Energy Resources Aotearoa chief executive John Carnegie believes the Government may now view the ball as being in the industry’s court.

Carnegie said there were any number of scenarios about how an investment in an LNG terminal could play out, agreeing it was possible it might be built but never used, but said the country had “got to the point it's widely acknowledged that we'll need it as an insurance scheme”.

“There is a lot of uncertainty around the extent to which we'll use it, but if it’s seen as an insurance scheme — as a backstop — I think it will have a place in the market, one way or another.”

The ERA’s annual breakfast has become a key event in the energy industry’s calendar.
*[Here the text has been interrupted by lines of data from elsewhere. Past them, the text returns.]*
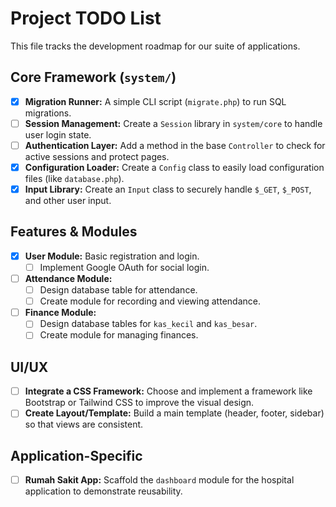 # Project TODO List

This file tracks the development roadmap for our suite of applications.

## Core Framework (`system/`)

- [x] **Migration Runner:** A simple CLI script (`migrate.php`) to run SQL migrations.
- [ ] **Session Management:** Create a `Session` library in `system/core` to handle user login state.
- [ ] **Authentication Layer:** Add a method in the base `Controller` to check for active sessions and protect pages.
- [x] **Configuration Loader:** Create a `Config` class to easily load configuration files (like `database.php`).
- [x] **Input Library:** Create an `Input` class to securely handle `$_GET`, `$_POST`, and other user input.

## Features & Modules

- [x] **User Module:** Basic registration and login.
    - [ ] Implement Google OAuth for social login.
- [ ] **Attendance Module:**
    - [ ] Design database table for attendance.
    - [ ] Create module for recording and viewing attendance.
- [ ] **Finance Module:**
    - [ ] Design database tables for `kas_kecil` and `kas_besar`.
    - [ ] Create module for managing finances.

## UI/UX

- [ ] **Integrate a CSS Framework:** Choose and implement a framework like Bootstrap or Tailwind CSS to improve the visual design.
- [ ] **Create Layout/Template:** Build a main template (header, footer, sidebar) so that views are consistent.

## Application-Specific

- [ ] **Rumah Sakit App:** Scaffold the `dashboard` module for the hospital application to demonstrate reusability.
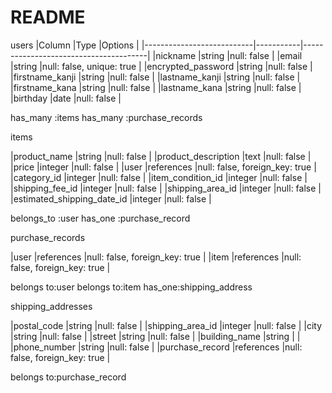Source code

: # README


users
|Column                     |Type       |Options                                |
|---------------------------|-----------|---------------------------------------|
|nickname                   |string     |null: false                            |
|email                      |string     |null: false, unique: true              |
|encrypted_password         |string     |null: false                            |
|firstname_kanji            |string     |null: false                            |
|lastname_kanji             |string     |null: false                            |
|firstname_kana             |string     |null: false                            |
|lastname_kana              |string     |null: false                            |
|birthday                   |date       |null: false                            |

has_many :items
has_many :purchase_records


items

|product_name               |string     |null: false                            |
|product_description        |text       |null: false                            |
|price                      |integer    |null: false                            |
|user                       |references |null: false, foreign_key: true         |
|category_id                |integer    |null: false                            |
|item_condition_id          |integer    |null: false                            |
|shipping_fee_id            |integer    |null: false                            |
|shipping_area_id           |integer    |null: false                            |
|estimated_shipping_date_id |integer    |null: false                            |

belongs_to :user
has_one :purchase_record


purchase_records

|user                           |references |null: false, foreign_key: true    |
|item                           |references |null: false, foreign_key: true    |

belongs to:user
belongs to:item
has_one:shipping_address


shipping_addresses

|postal_code                |string     |null: false                            |
|shipping_area_id           |integer    |null: false                            |
|city                       |string     |null: false                            |
|street                     |string     |null: false                            |
|building_name              |string     |                                       |
|phone_number               |string     |null: false                            |
|purchase_record            |references |null: false, foreign_key: true         |

belongs to:purchase_record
Carnegie believed the mood on Tuesday will have moved on from the buoyant and bullish tone of two years ago, shortly after the 2023 election, when Jones promised to “rehabilitate and re-legitimise” the sector, indulging in rhetoric that the minister acknowledged might appear “cavalier and slightly over the top”.

Carnegie expected the mood among members would be serious.
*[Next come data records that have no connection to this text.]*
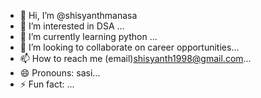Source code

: - 👋 Hi, I’m @shisyanthmanasa
- 👀 I’m interested in  DSA ...
- 🌱 I’m currently learning python ...
- 💞️ I’m looking to collaborate on career opportunities...
- 📫 How to reach me (email)shisyanth1998@gmail.com...
- 😄 Pronouns: sasi...
- ⚡ Fun fact: ...

<!---
shisyanthmanasa/shisyanthmanasa is a ✨ special ✨ repository because its `README.md` (this file) appears on your GitHub profile.
You can click the Preview link to take a look at your changes.
--->
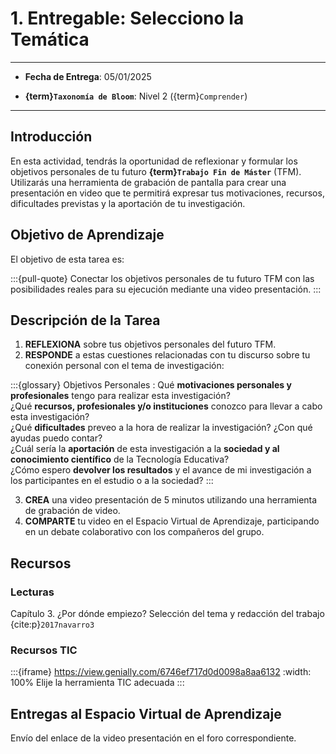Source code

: # 1. Entregable: Selecciono la Temática

---

- **Fecha de Entrega**: 05/01/2025

- **{term}`Taxonomía de Bloom`**: Nivel 2 ({term}`Comprender`) 

---

## Introducción

En esta actividad, tendrás la oportunidad de reflexionar y formular los objetivos personales de tu futuro **{term}`Trabajo Fin de Máster`** (TFM). Utilizarás una herramienta de grabación de pantalla para crear una presentación en video que te permitirá expresar tus motivaciones, recursos, dificultades previstas y la aportación de tu investigación.

## Objetivo de Aprendizaje

El objetivo de esta tarea es:

:::{pull-quote}
Conectar los objetivos personales de tu futuro TFM con las posibilidades reales para su ejecución mediante una video presentación.
:::


## Descripción de la Tarea

1. **REFLEXIONA** sobre  tus objetivos personales del futuro TFM.
2. **RESPONDE** a estas cuestiones relacionadas con tu discurso sobre tu conexión personal con el tema de investigación:

:::{glossary}
Objetivos Personales
: Qué **motivaciones personales y profesionales** tengo para realizar esta investigación? \
¿Qué **recursos, profesionales y/o instituciones** conozco para llevar a cabo esta investigación? \
¿Qué **dificultades** preveo a la hora de realizar la investigación? ¿Con qué ayudas puedo contar? \
¿Cuál sería la **aportación** de esta investigación a la **sociedad y al conocimiento científico** de la Tecnología Educativa? \
¿Cómo espero **devolver los resultados** y el avance de mi investigación a los participantes en el estudio o a la sociedad?
:::

3. **CREA** una video presentación de 5 minutos utilizando una herramienta de grabación de video.
4. **COMPARTE** tu video en el Espacio Virtual de Aprendizaje, participando en un debate colaborativo con los compañeros del grupo.  

## Recursos

### Lecturas

Capítulo 3. ¿Por dónde empiezo? Selección del tema y redacción del trabajo {cite:p}`2017navarro3`

### Recursos TIC 

:::{iframe} https://view.genially.com/6746ef717d0d0098a8aa6132
:width: 100%
Elije la herramienta TIC adecuada
:::



## Entregas al Espacio Virtual de Aprendizaje

Envío del enlace de la video presentación en el foro correspondiente.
“There has been a fair bit of movement over the last year in terms of government policy. I think this year will be one where the Government may well look at the sector and say, ‘now it's your turn’,” he said.

“The sector realises that it's got a job of work to do. Everyone knows that the cost of energy is going up. Everyone needs to step up to the plate and invest to ensure that it doesn’t continue to spiral.”

Three months after applications for new offshore oil and gas exploration permits opened, interest has been minimal.

But a start-up based in Adelaide, Enzed Energy, has applied for a permit to prospect for hydrocarbons just off the coast south of Hāwera, and a US firm, Jetex, has used the new permitting regime to apply to drill for gas onshore in a coal mining area near Huntly.

Carnegie also noted Todd Energy and Greymouth Petroleum had some success last year, with Todd expanding its Pohokura gas field and Greymouth Petroleum increasing its reserves onshore in Taranaki.

“We're not going to get ‘majors’ over here again, if ever to be honest,” he said.

“Given that we're effectively a start-up sector again, we need to enliven the sector with the juniors and let them do their work, and then hopefully the sector will start to regrow.”